= Required work =
In the data below, please swap "kingdom" for "realm" and keep every other line the same, leaving the pictures out of your answer.

Top of Dataset excerpts

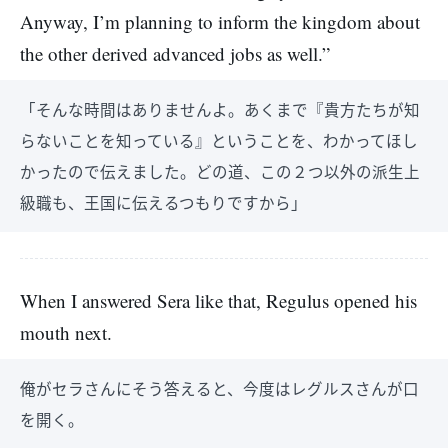
Anyway, I’m planning to inform the kingdom about
the other derived advanced jobs as well.”
「そんな時間はありませんよ。あくまで『貴方たちが知
らないことを知っている』ということを、わかってほし
かったので伝えました。どの道、この２つ以外の派生上
級職も、王国に伝えるつもりですから」
When I answered Sera like that, Regulus opened his
mouth next.
俺がセラさんにそう答えると、今度はレグルスさんが口
を開く。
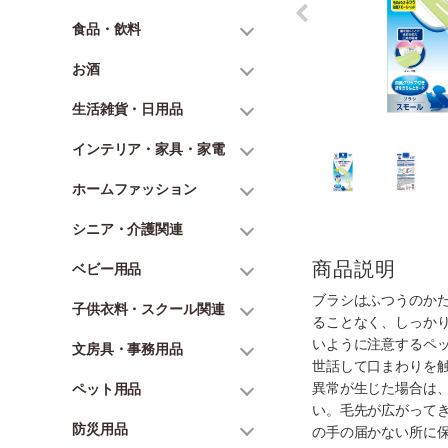
食品・飲料
お酒
生活雑貨・日用品
インテリア・家具・家電
ホームファッション
シニア・介護関連
商品説明
ベビー用品
ブラシはふつうのか
子供衣料・スクール関連
ることなく、しっか
いように注意するペ
文房具・事務用品
世話して口まわりを
異常が生じた場合は
ペット用品
い。毛先が広がって
防災用品
の手の届かない所に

Bottom of Dataset excerpts

= Answer to this problem =
Anyway, I’m planning to inform the realm about
the other derived advanced jobs as well.”
「そんな時間はありませんよ。あくまで『貴方たちが知
らないことを知っている』ということを、わかってほし
かったので伝えました。どの道、この２つ以外の派生上
級職も、王国に伝えるつもりですから」
When I answered Sera like that, Regulus opened his
mouth next.
俺がセラさんにそう答えると、今度はレグルスさんが口
を開く。
食品・飲料
お酒
生活雑貨・日用品
インテリア・家具・家電
ホームファッション
シニア・介護関連
商品説明
ベビー用品
ブラシはふつうのか
子供衣料・スクール関連
ることなく、しっか
いように注意するペ
文房具・事務用品
世話して口まわりを
異常が生じた場合は
ペット用品
い。毛先が広がって
防災用品
の手の届かない所に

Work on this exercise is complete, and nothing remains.